I worked hard to get the grades to go to medical school, which proved to be a challenging six years – but I was determined to get through it and graduate. I finally qualified into the NHS in July 2021 during the Covid-19 pandemic and quickly saw the crisis it was really in.

In such an overstretched service, it’s hard to feel like you are making any difference at all.

I’ve had to intercept family members on the ward and tell them they haven’t made it in time because their loved one has already passed. After receiving this news, some collapsed, while others screamed.

I’ve spent time with patients in their last moments. I’ve even had to convey a woman’s last words to her dying father.

Working as a junior doctor, you get an all-access pass to some of the most difficult and emotionally-charged areas of the human experience, which really takes its toll.

In the last few years, the NHS has seen rising demand in the face of over a decade of chronic underfunding. Earlier this year, many hospitals recorded the worst A&E wait times on record with the president of the Royal College of Emergency Medicine, Dr Adrian Boyle, saying that up to 500 people were dying each week as a result of delays in emergency care.

Meanwhile, NHS staff shortages are increasing. Analysis of NHS digital figures has shown that 400 NHS workers leave every week and around 10% of posts are unfilled. I’ve never had a shift with full staffing and, more often than not, we’re covering more than just our own job and responsibilities. This results in being overworked and burnt out. It also jeopardises patient safety.




I reached my limit after a recent set of night shifts.

Now in my second year – and considered a Senior House Officer (SHO) – I am increasingly working longer hours and covering more staff. Nights have bare minimum staffing as it is – but with understaffing it becomes unmanageable.
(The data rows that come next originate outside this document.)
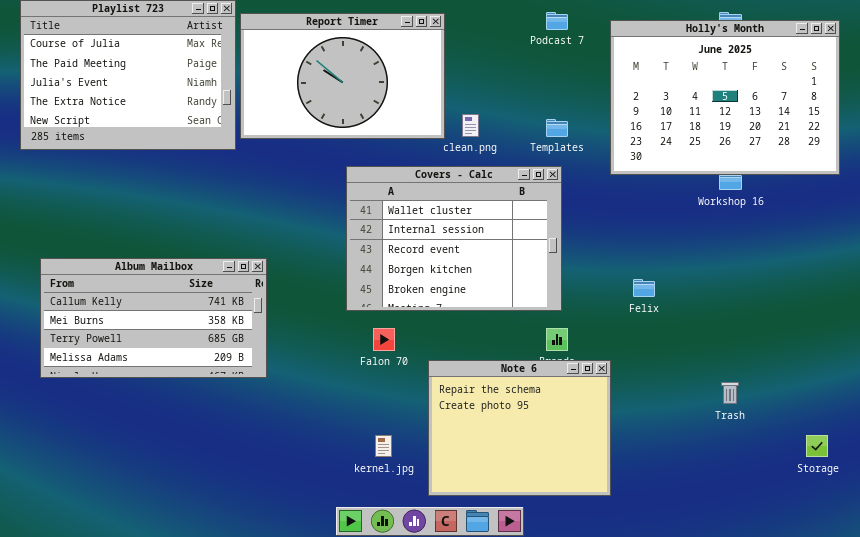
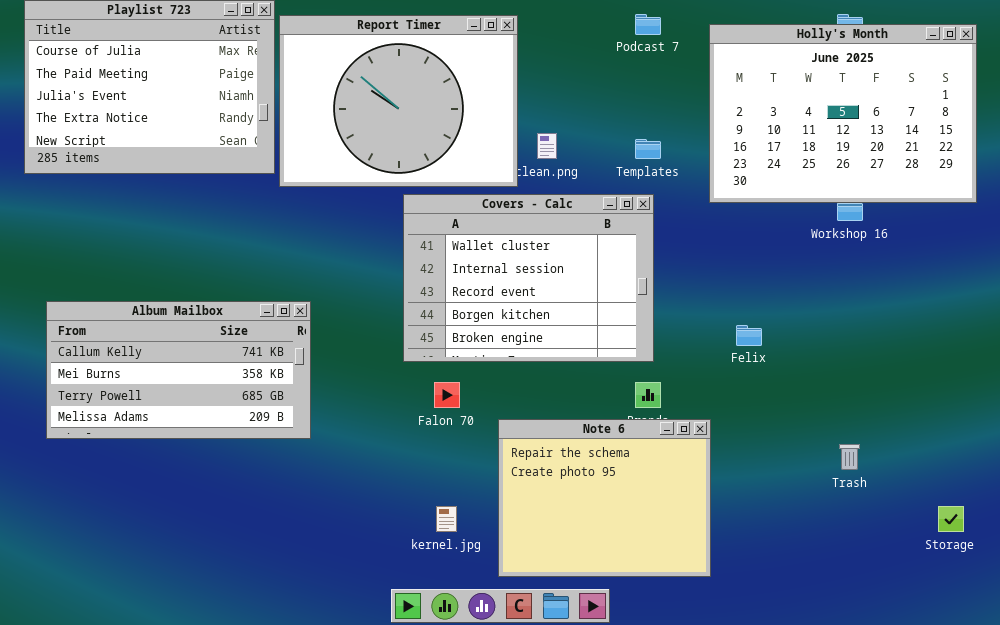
Report Timer: [240,13,445,139] -> [279,15,518,187], resized

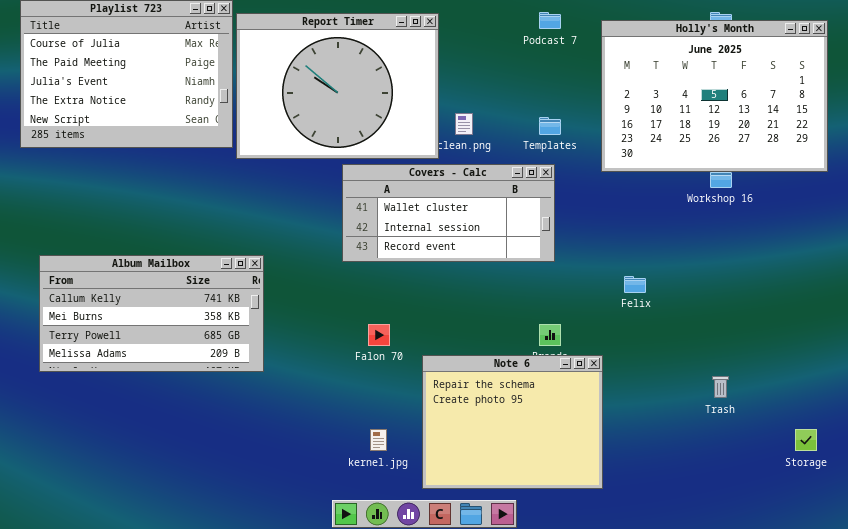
Covers - Calc: [403,194,654,362] -> [342,164,555,262], resized

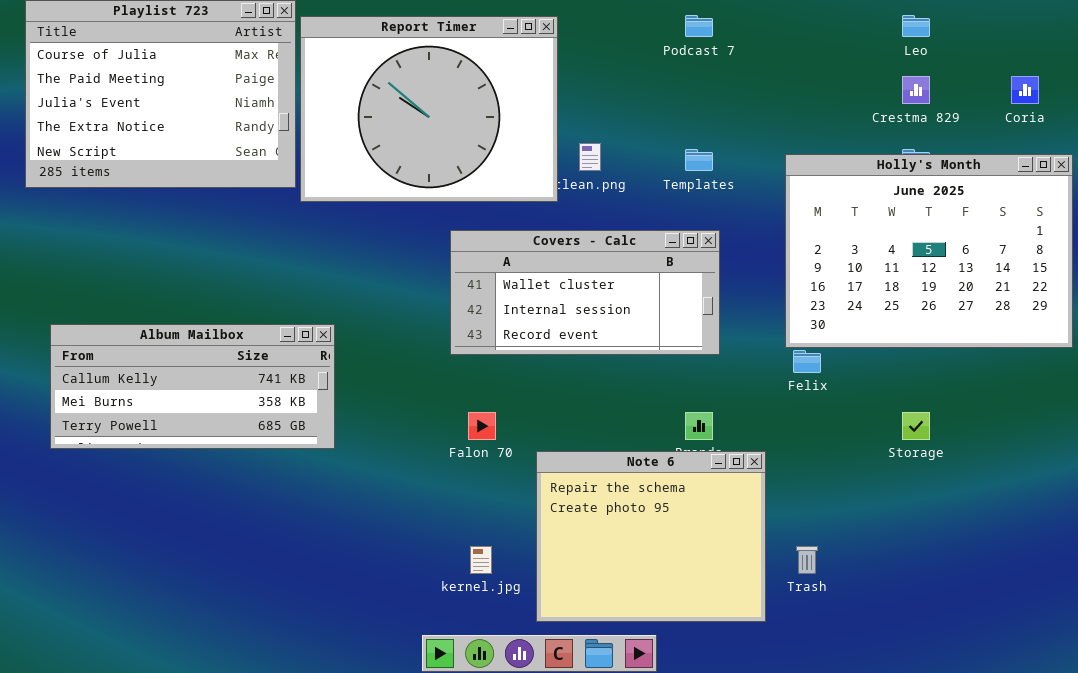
Holly's Month: [601,20,828,172] -> [785,154,1073,348], moved
Covers - Calc: [342,164,555,262] -> [450,230,720,355], moved
Album Mailbox: [39,255,264,372] -> [50,324,335,449], resized
Trash: [712,376,729,398] -> [796,546,818,574], moved
Storage: [795,429,817,451] -> [902,412,930,440], moved

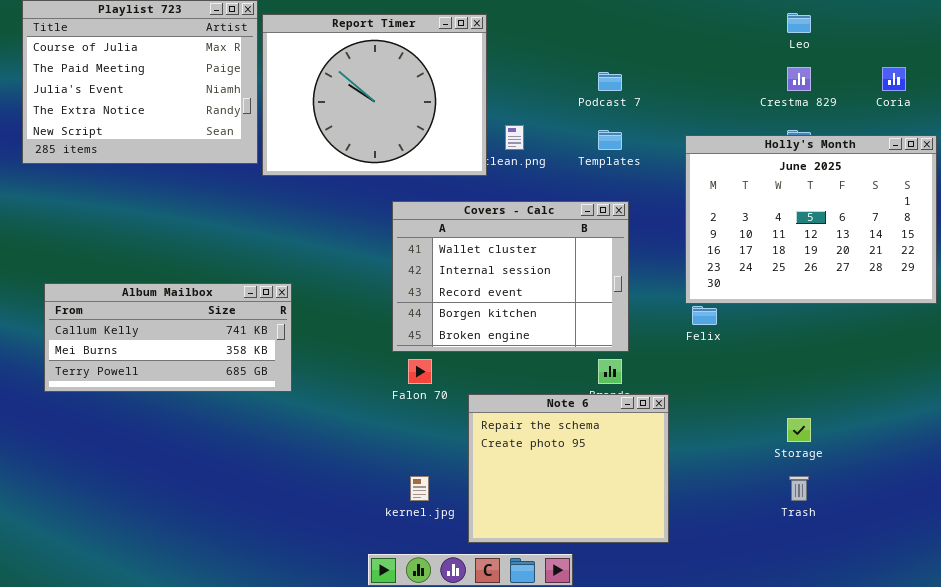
Podcast 7: [685,15,713,37] -> [598,72,622,91], moved
Covers - Calc: [450,230,720,355] -> [392,201,629,352], resized
Storage: [902,412,930,440] -> [787,418,811,442], moved
Trash: [796,546,818,574] -> [789,476,809,501], moved

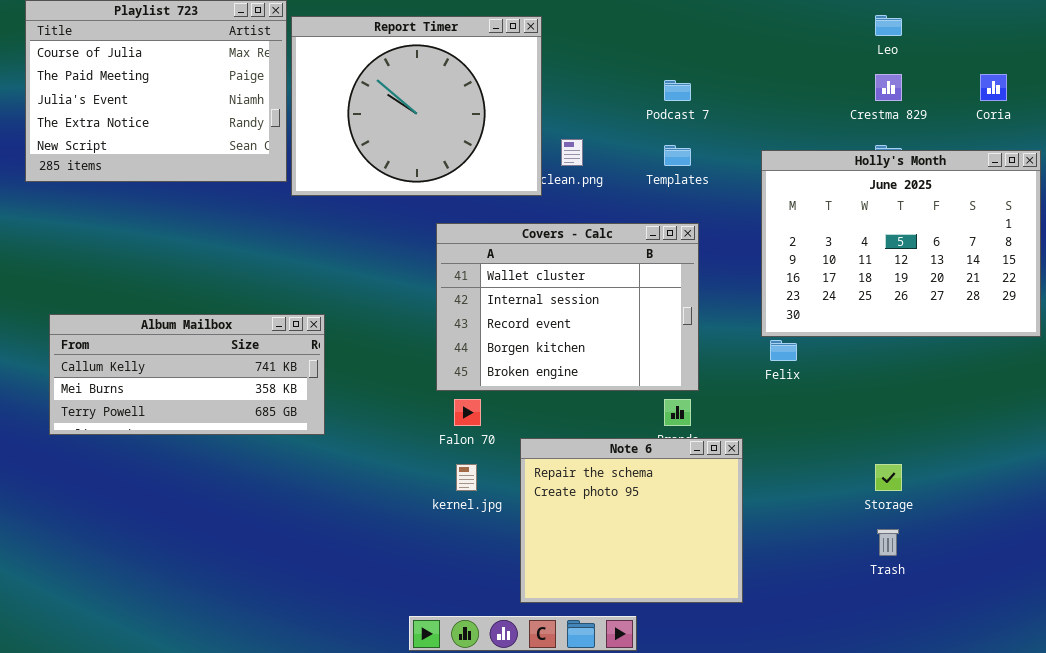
kernel.jpg: [410,476,429,501] -> [456,464,477,491], moved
I was left alone in an acute assessment unit with my seniors having to attend various medical emergencies across the hospital. On the ward, a nurse collapsed in exhaustion.

I spent my time going between critically-sick patients, having to make quick decisions and calling families in. I had to perform CPR on a woman in her fifties who did not survive.

I felt utterly helpless and overwhelmed. I cried all the way home.

Since then, I have been signed off work due to my deteriorating mental health. Within the NHS, I have found that there is little support for those suffering mental health issues.

Shockingly, 52% of doctors reported suffering poor mental health in the last 12 months, with burnout affecting more than three quarters of hospital doctors on the frontline. There is now a National Physician Suicide Awareness Day as doctors are up to four times more likely to die by suicide compared to the general population.

Research has found that many struggling doctors do not seek help due to the stigma within the medical profession, feeling shame and guilt to take on the ‘patient’ role. I know I’ve really struggled returning to work due to fear of how I’ll be perceived.

I have now been off for four months and I am due to return to work next month. I have to remind myself that healthcare workers are human too and it’s OK to admit when you’re struggling.

It will be hard to return to work but I am determined to speak openly about my mental health issues. After all, the majority of us are experiencing the same.

So what needs to change? Since 2008, junior doctors have had a 26.1% pay cut in real terms, while workloads and demand continue to rise.

Last year – while making life or death decisions, as well as working long and mentally-exhausting hours – I earned roughly £29,000, which is below the national average wage. An average working week for a junior doctor is 48 hours, 33% more than the average UK full-time equivalent – all while negligence or manslaughter charges loom if we make a mistake.

Increasing pay won’t fix all the problems, but it would help with staff retention and at least I could afford therapy.

It’s hard to see how the NHS can continue like this. Staff are fed up, burnt out and undervalued.

If things don’t change I, like so many others, will have no choice but to quit the NHS – for good.